What follows is an Article-by-Article comparison of the College Employer Council’s final offer, tabled in the morning of November 6, and the Union’s final proposal, tabled in the evening of the same day.
Management’s offer contains serious concessions that would:
- Allow the Council to avoid applying Bill 148’s equal pay for equal work provisions to partialload.
- Gut Article 2 and impair the ability of the union to create more full-time positions.
- Weaken workload protections to allow for unlimited overtime and unlimited teaching weeks.
- Allow management to narrow the scope of faculty professional development, to deny PD, and to micro-manage it.
- Reduce the credit that faculty get for post-secondary education when calculating starting salary.
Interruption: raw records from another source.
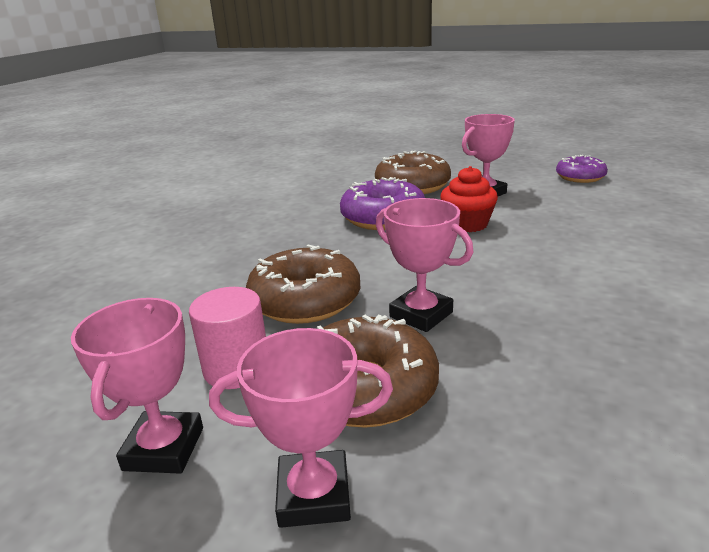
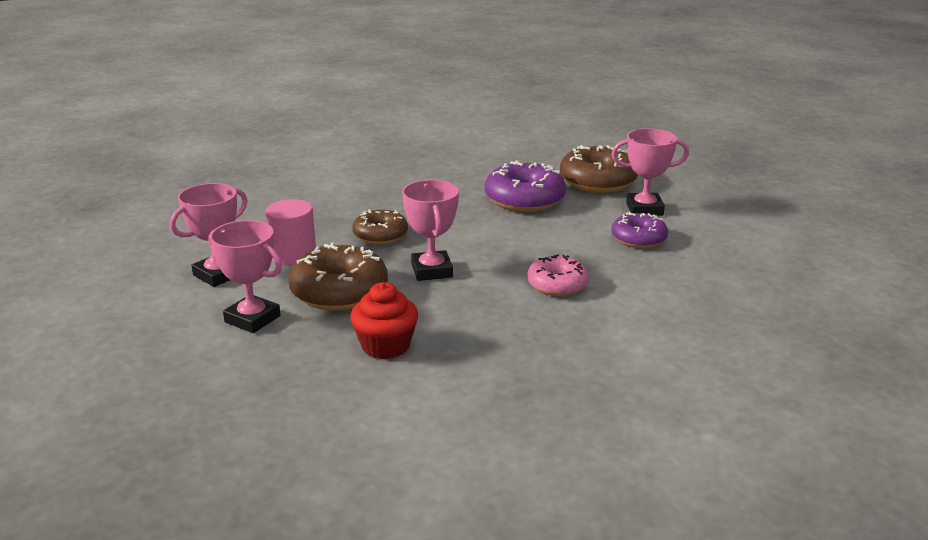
camera: 35 degrees right, 0 degrees up
brown donut [246,245,360,324] -> brown donut [352,209,408,245], size x0.63
red cupcake [440,166,498,232] -> red cupcake moved to [350,282,418,359]
purple donut [556,155,608,183] -> purple donut moved to [611,212,668,248]
none -> pink donut [527,254,589,296]

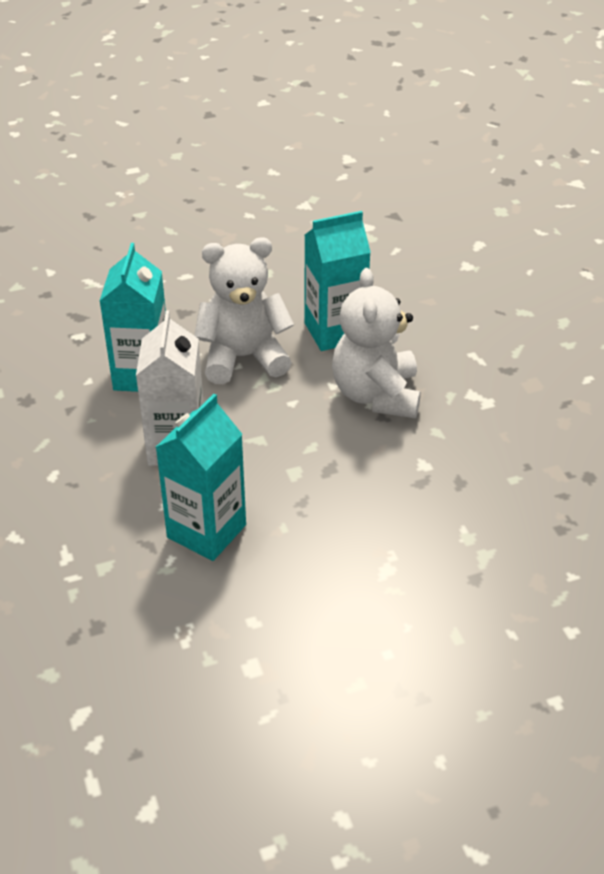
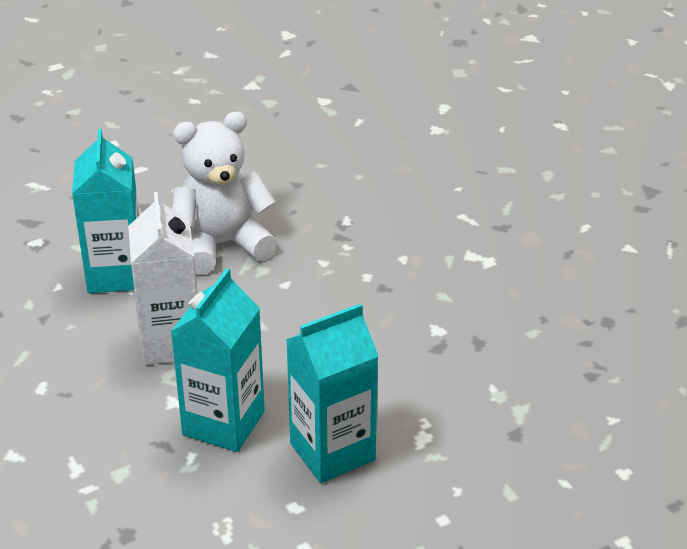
camera: 10 degrees left, 5 degrees down
turquoise carton [305,211,371,351] -> turquoise carton moved to [286,303,378,483]
white teddy bear [332,268,421,418] -> none

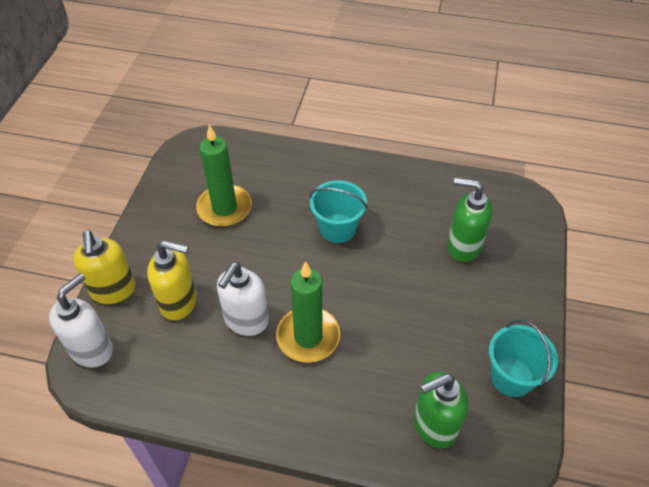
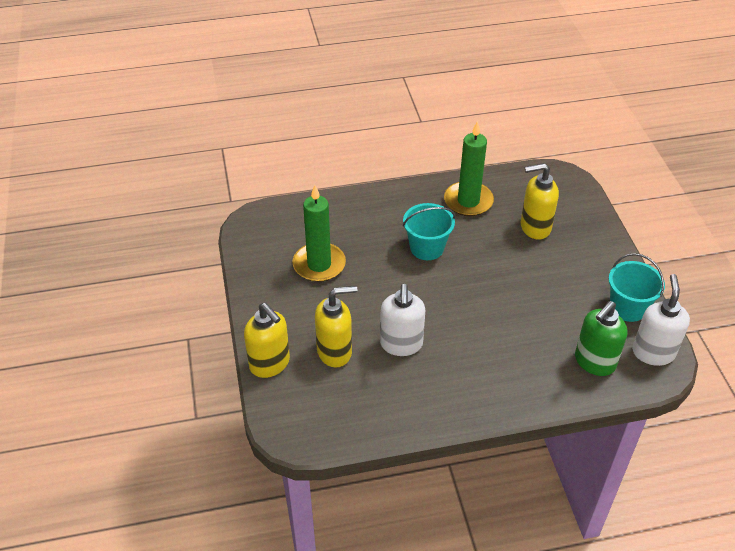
camera: 25 degrees left, 5 degrees down
white soap dispenser [49,273,113,368] -> white soap dispenser moved to [632,274,690,366]
green candle [276,261,340,363] -> green candle moved to [444,121,494,216]
green soap dispenser [447,178,493,262] -> yellow soap dispenser [521,163,559,240]

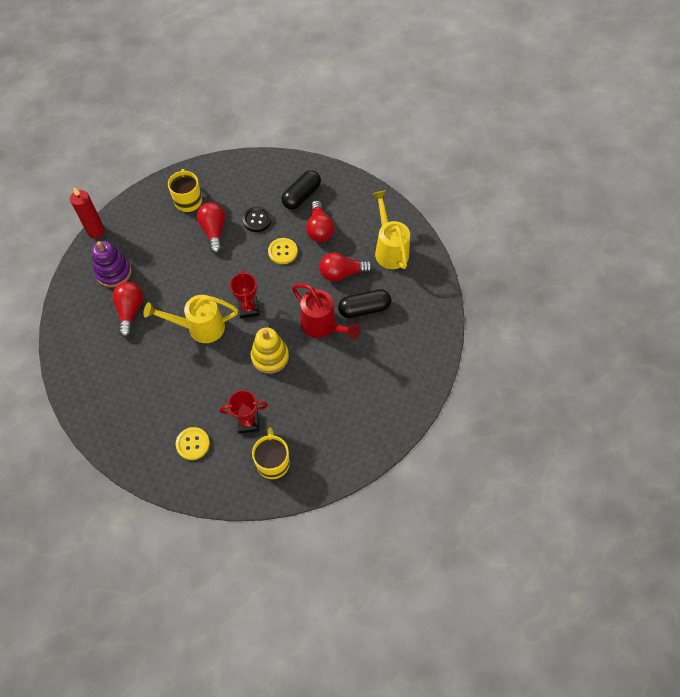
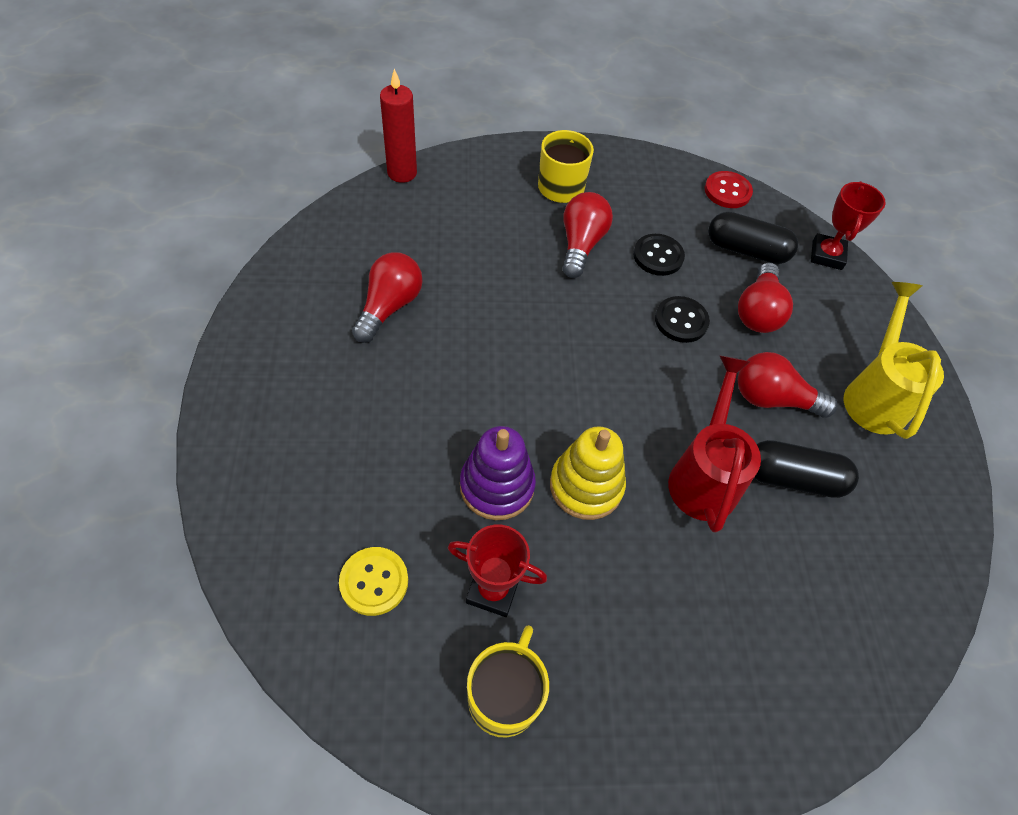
camera: 20 degrees right, 5 degrees down
purple stacking toy [92,241,132,287] -> purple stacking toy moved to [460,426,536,520]
yellow watering can [143,295,238,343] -> none
red trophy [230,270,259,319] -> red trophy moved to [811,181,886,270]
yellow button [268,238,298,264] -> black button [655,296,710,343]
black capsule [281,170,321,210] -> black capsule turned 45 degrees clockwise [708,212,798,264]
red watering can [292,283,360,339] -> red watering can turned 150 degrees counterclockwise [668,356,761,533]
none -> red button [705,171,753,208]

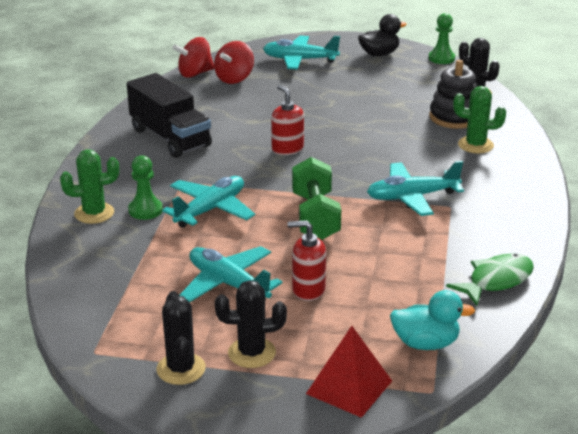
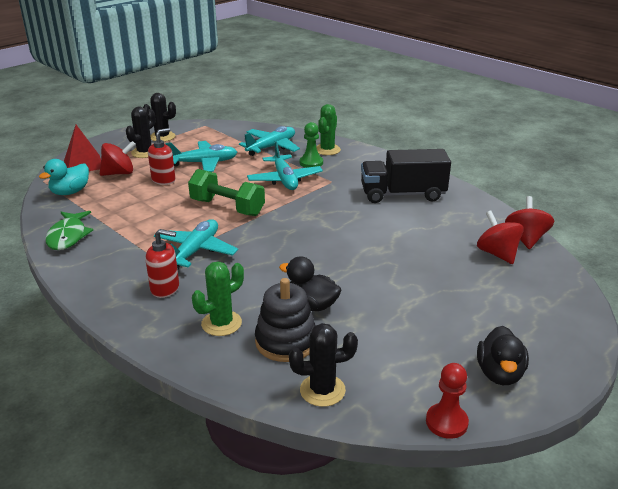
camera: 125 degrees right, 0 degrees up
turquoise plane [263,36,340,70] -> turquoise plane moved to [239,126,300,156]
red soap dispenser [271,85,304,155] -> red soap dispenser moved to [145,229,179,298]
green pawn [429,13,455,64] -> red pawn [426,363,469,439]
none -> red spinning top [100,141,136,176]
none -> black duck [279,256,342,311]

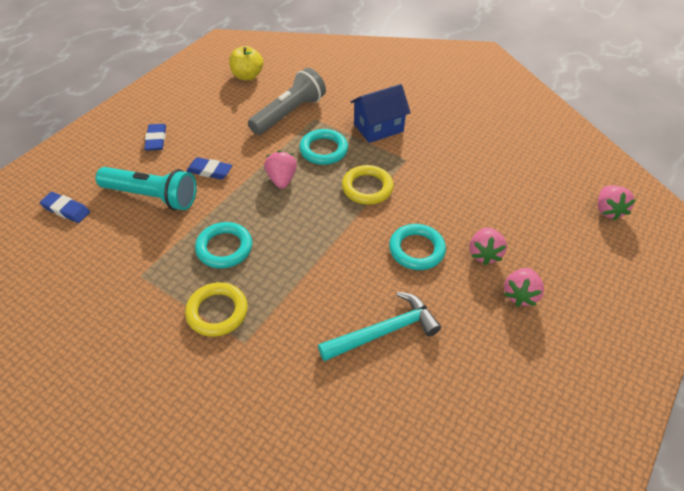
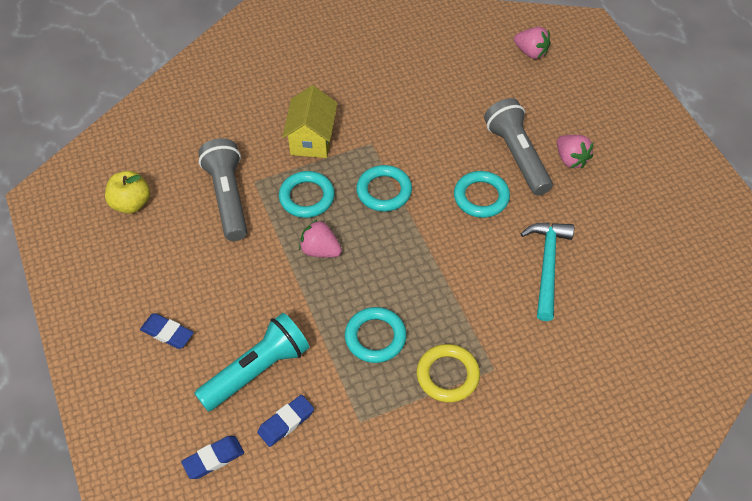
camera: 55 degrees left, 5 degrees up
blue eraser [186,157,232,179] -> blue eraser moved to [257,395,314,447]
yellow ring [342,165,394,205] -> turquoise ring [356,165,412,212]
blue house [351,84,411,143] -> yellow house [282,85,337,158]
pink strawberry [470,227,507,265] -> grey flashlight [484,98,553,195]

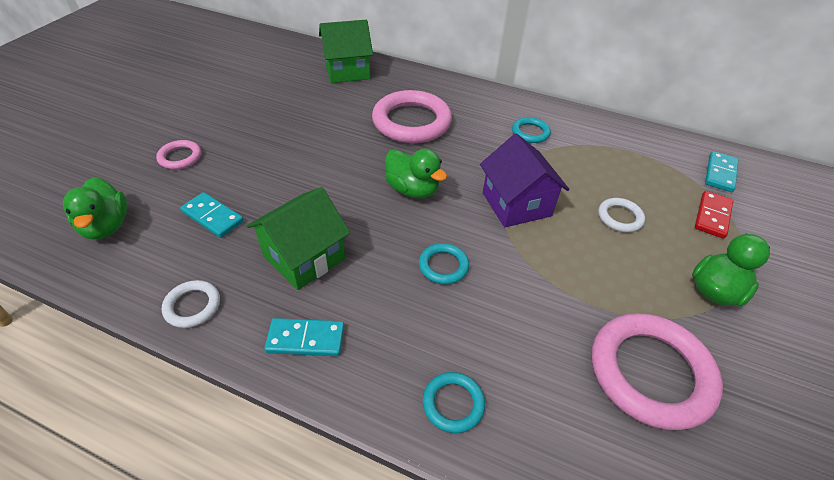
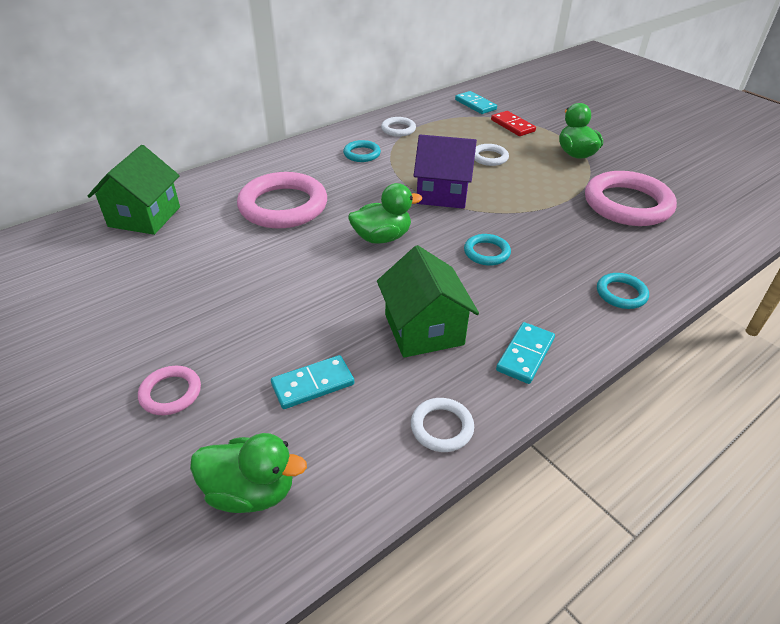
camera: 60 degrees left, 5 degrees down
none -> white ring [381,117,416,137]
- Allow for partial-load coordinators to be paid less.
- Include an “Academic Freedom” letter of understanding that actually leaves faculty worse off in terms of academic decision-making.
- Create a Return-to-Work nightmare in which full-time and partial-load faculty will not be properly compensated for the work necessary to complete the semester.
Both offers also contain items agreed-to by the Council and the Union, including significant gains around partial-load seniority, benefits, the impact of student accommodations on workload, and the Provincial Joint Task Force that will examine collegial governance, faculty complement, precarious work, and intellectual property.
Accepting management’s offer would mean unprecedented concessions in our Collective Agreement.
These are changes to our CA’s most important Articles that we would never get back. It would also mean that the gains the Union has been able to bargain for partial-load would be completely undermined. If we accept, then a four week strike, a four year mobilization, and a province-wide movement for the rights of precarious workers would have all been for nothing.
Voting NO on management’s offer will enable faculty to win historic gains for partial-load, full-time faculty complement, and academic freedom. It will change the college system forever, and improve the working conditions of all future faculty, and the quality of learning for all future students.